Events 32 and 33 at the 39th World Series of Poker in Las Vegas concluded as the week came to a close, with Chris "Jesus" Ferguson narrowly missing out on a bracelet, but Jose Luis Velador taking the major cash for the day home.
 
The Californian poker pro Jose Luis Velador truimphed in Event 32 – the $1 500 buy-in No-Limit Hold'em tourney, besting an entry field of 2 304 players and his final heads up opponent Anthony Signore to collect the coveted bracelet and the biggest paycheck of the day at $573 374.
 
Velador dominated most of the action, although his opponent almost drew level at one point, and was rewarded with a second prize check of $366 387.
 
For the Californian pro it was a first bracelet, although he has played and cashed in WSOP Main Events over the past two years.
 
Other players around the final table were Osmin Dardon, Jae Chung, Shane Stacey, Dean Bui, Danny Georges, Utsab Saha and Justin Hoffman.
 
In Event 33 – a $5 000 buy-in Seven Card Stud Hi-Low World Championship competition an entry field of 261 hopefuls started out but was whittled down to a final table that included players who could boast six WSOP bracelets between them. Most of these bragging rights belonged to a player whom many regard as the best in the world, Chris Ferguson, who was joined at the final table felt by an international range of players such as Bob Lauria (USA), Marcel Luske (Holland), Steve Sung (USA), Annie Duke (USA), Alessio Isaia (Italy), Sebastian Ruthenberg (Germany) and Bob Beveridge (Canada).
 
Play on the previous day in the tournament had totalled an exhausting 16 hours, and starting out on the final, Ruthenburg held a chip lead of 230 000 over nearest opponent Ferguson. The two were destined to battle it out right to the end of a heads up that took three early morning hours to decide.
 
The up and down battle finally ended in Sebastian Ruthenburg, a young German with two years as a poker pro under his belt, defeating Chris Ferguson despite a tough contest.

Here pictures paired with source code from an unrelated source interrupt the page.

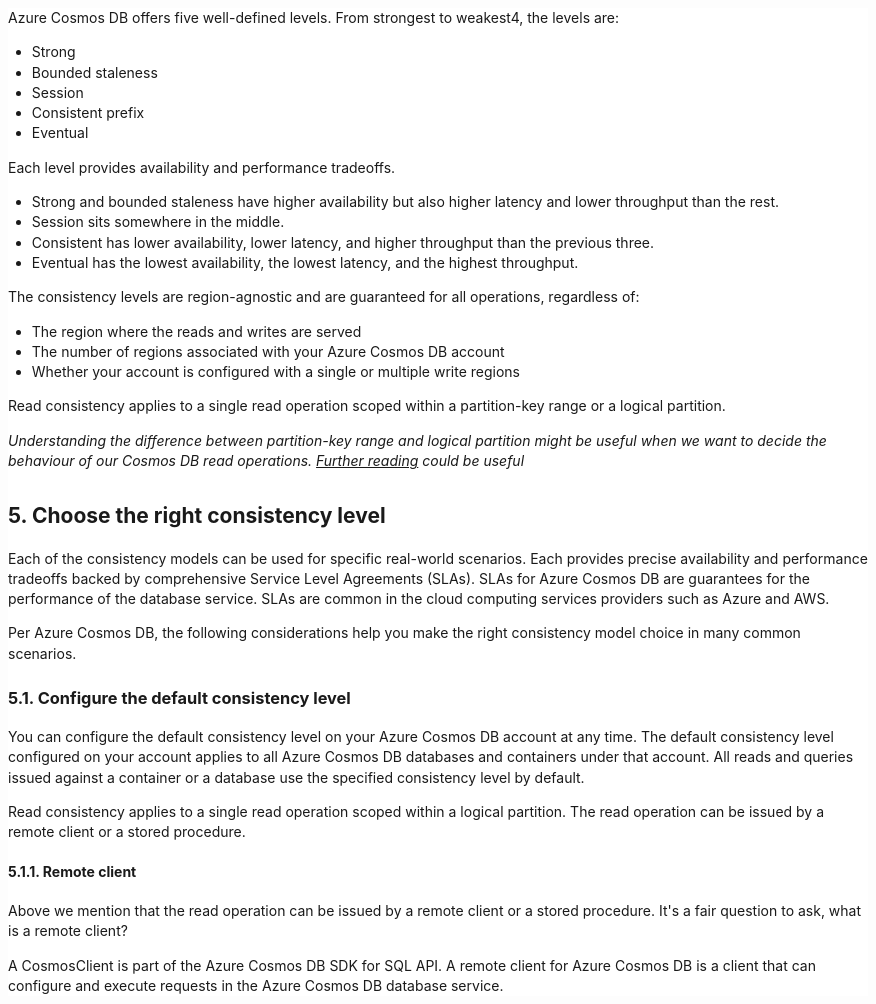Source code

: Azure Cosmos DB offers five well-defined levels. From strongest to weakest4, the levels are:

- Strong
- Bounded staleness
- Session
- Consistent prefix
- Eventual

Each level provides availability and performance tradeoffs.

- Strong and bounded staleness have higher availability but also higher latency and lower throughput than the rest. 
- Session sits somewhere in the middle. 
- Consistent has lower availability, lower latency, and higher throughput than the previous three. 
- Eventual has the lowest availability, the lowest latency, and the highest throughput.

The consistency levels are region-agnostic and are guaranteed for all operations, regardless of:

- The region where the reads and writes are served
- The number of regions associated with your Azure Cosmos DB account
- Whether your account is configured with a single or multiple write regions

Read consistency applies to a single read operation scoped within a partition-key range or a logical partition.

<em>Understanding the difference between partition-key range and logical partition might be useful when we want to decide the behaviour of our Cosmos DB read operations. [Further reading](https://learn.microsoft.com/en-us/azure/cosmos-db/partitioning-overview) could be useful</em>

## 5. Choose the right consistency level

Each of the consistency models can be used for specific real-world scenarios. Each provides precise availability and performance tradeoffs backed by comprehensive Service Level Agreements (SLAs). SLAs for Azure Cosmos DB are guarantees for the performance of the database service. SLAs are common in the cloud computing services providers such as Azure and AWS.

Per Azure Cosmos DB, the following considerations help you make the right consistency model choice in many common scenarios.

### 5.1. Configure the default consistency level

You can configure the default consistency level on your Azure Cosmos DB account at any time. The default consistency level configured on your account applies to all Azure Cosmos DB databases and containers under that account. All reads and queries issued against a container or a database use the specified consistency level by default.

Read consistency applies to a single read operation scoped within a logical partition. The read operation can be issued by a remote client or a stored procedure.

#### 5.1.1. Remote client

Above we mention that the read operation can be issued by a remote client or a stored procedure. It's a fair question to ask, what is a remote client?

A CosmosClient is part of the Azure Cosmos DB SDK for SQL API. A remote client for Azure Cosmos DB is a client that can configure and execute requests in the Azure Cosmos DB database service.
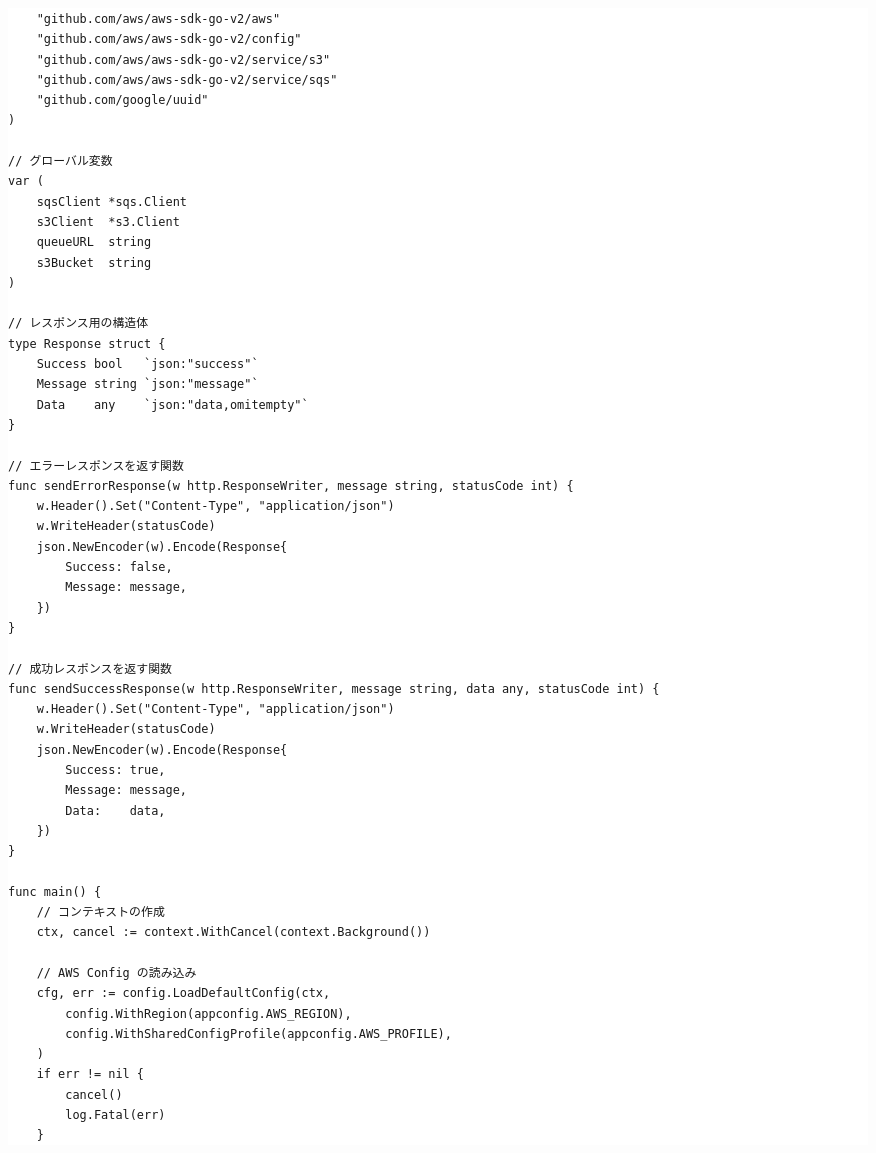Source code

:         "github.com/aws/aws-sdk-go-v2/aws"
        "github.com/aws/aws-sdk-go-v2/config"
        "github.com/aws/aws-sdk-go-v2/service/s3"
        "github.com/aws/aws-sdk-go-v2/service/sqs"
        "github.com/google/uuid"
    )

    // グローバル変数
    var (
        sqsClient *sqs.Client
        s3Client  *s3.Client
        queueURL  string
        s3Bucket  string
    )

    // レスポンス用の構造体
    type Response struct {
        Success bool   `json:"success"`
        Message string `json:"message"`
        Data    any    `json:"data,omitempty"`
    }

    // エラーレスポンスを返す関数
    func sendErrorResponse(w http.ResponseWriter, message string, statusCode int) {
        w.Header().Set("Content-Type", "application/json")
        w.WriteHeader(statusCode)
        json.NewEncoder(w).Encode(Response{
            Success: false,
            Message: message,
        })
    }

    // 成功レスポンスを返す関数
    func sendSuccessResponse(w http.ResponseWriter, message string, data any, statusCode int) {
        w.Header().Set("Content-Type", "application/json")
        w.WriteHeader(statusCode)
        json.NewEncoder(w).Encode(Response{
            Success: true,
            Message: message,
            Data:    data,
        })
    }

    func main() {
        // コンテキストの作成
        ctx, cancel := context.WithCancel(context.Background())

        // AWS Config の読み込み
        cfg, err := config.LoadDefaultConfig(ctx,
            config.WithRegion(appconfig.AWS_REGION),
            config.WithSharedConfigProfile(appconfig.AWS_PROFILE),
        )
        if err != nil {
            cancel()
            log.Fatal(err)
        }
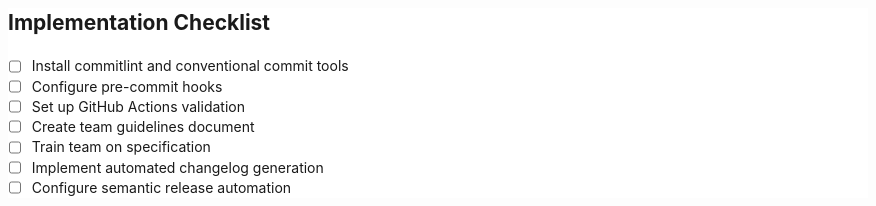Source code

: ## Implementation Checklist

- [ ] Install commitlint and conventional commit tools
- [ ] Configure pre-commit hooks
- [ ] Set up GitHub Actions validation
- [ ] Create team guidelines document
- [ ] Train team on specification
- [ ] Implement automated changelog generation
- [ ] Configure semantic release automation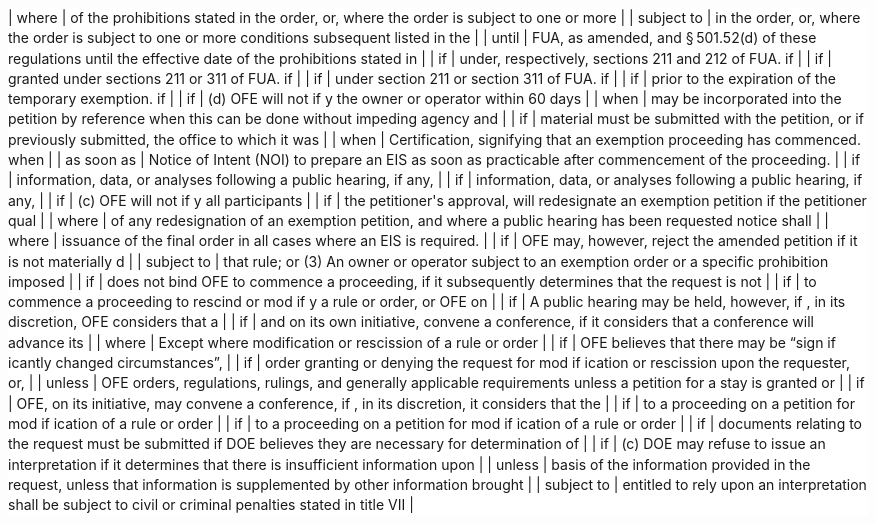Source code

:| where            | of the prohibitions stated in the order, or, where the order is subject to one or more                                                           |
| subject to       | in the order, or, where the order is subject to one or more conditions subsequent listed in the                                                  |
| until            | FUA, as amended, and &#167;&#8201;501.52(d) of these regulations until the effective date of the prohibitions stated in                          |
| if               | under, respectively, sections 211 and 212 of FUA. if                                                                                             |
| if               | granted under sections 211 or 311 of FUA. if                                                                                                     |
| if               | under section 211 or section 311 of FUA. if                                                                                                      |
| if               | prior to the expiration of the temporary exemption. if                                                                                           |
| if               | (d) OFE will not if y the owner or operator within 60 days                                                                                       |
| when             | may be incorporated into the petition by reference when this can be done without impeding agency and                                             |
| if               | material must be submitted with the petition, or if previously submitted, the office to which it was                                             |
| when             | Certification, signifying that an exemption proceeding has commenced. when                                                                       |
| as soon as       | Notice of Intent (NOI) to prepare an EIS as soon as  practicable after commencement of the proceeding.                                           |
| if               | information, data, or analyses following a public hearing, if  any,                                                                              |
| if               | information, data, or analyses following a public hearing, if  any,                                                                              |
| if               | (c) OFE will not if y all participants                                                                                                           |
| if               | the petitioner's approval, will redesignate an exemption petition if  the petitioner qual                                                        |
| where            | of any redesignation of an exemption petition, and where a public hearing has been requested notice shall                                        |
| where            | issuance of the final order in all cases where  an EIS is required.                                                                              |
| if               | OFE may, however, reject the amended petition  if  it is not materially d                                                                        |
| subject to       | that rule; or (3) An owner or operator subject to an exemption order or a specific prohibition imposed                                           |
| if               | does not bind OFE to commence a proceeding, if it subsequently determines that the request is not                                                |
| if               | to commence a proceeding to rescind or mod if y a rule or order, or OFE on                                                                       |
| if               | A public hearing may be held, however,  if , in its discretion, OFE considers that a                                                             |
| if               | and on its own initiative, convene a conference, if it considers that a conference will advance its                                              |
| where            | Except  where modification or rescission of a rule or order                                                                                      |
| if               | OFE believes that there may be &#8220;sign if icantly changed circumstances&#8221;,                                                              |
| if               | order granting or denying the request for mod if ication or rescission upon the requester, or,                                                   |
| unless           | OFE orders, regulations, rulings, and generally applicable requirements unless a petition for a stay is granted or                               |
| if               | OFE, on its initiative, may convene a conference,  if , in its discretion, it considers that the                                                 |
| if               | to a proceeding on a petition for mod if ication of a rule or order                                                                              |
| if               | to a proceeding on a petition for mod if ication of a rule or order                                                                              |
| if               | documents relating to the request must be submitted if DOE believes they are necessary for determination of                                      |
| if               | (c) DOE may refuse to issue an interpretation  if it determines that there is insufficient information upon                                      |
| unless           | basis of the information provided in the request, unless that information is supplemented by other information brought                           |
| subject to       | entitled to rely upon an interpretation shall be subject to civil or criminal penalties stated in title VII                                      |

His play earned him a first prize of $328 762 and his first WSOP bracelet, whilst Ferguson had to be content with the second place and a check for $202 405.
 
Ruthenberg was gracious in his hour of victory, praising Ferguson and describing him as the better player. "He really is a better player than me … I have only been playing this [Seven Card Stud Hi-Low] game for six months and he has played so much more than me," he said.
 
The win represents Ruthenberg's biggest career cash to date, although he can boast a third placing at the last European Poker Tournament in Dortmund, Germany) Bearing in mind the abundance of top international players in the starting field, the young German can also claim respect for his performance.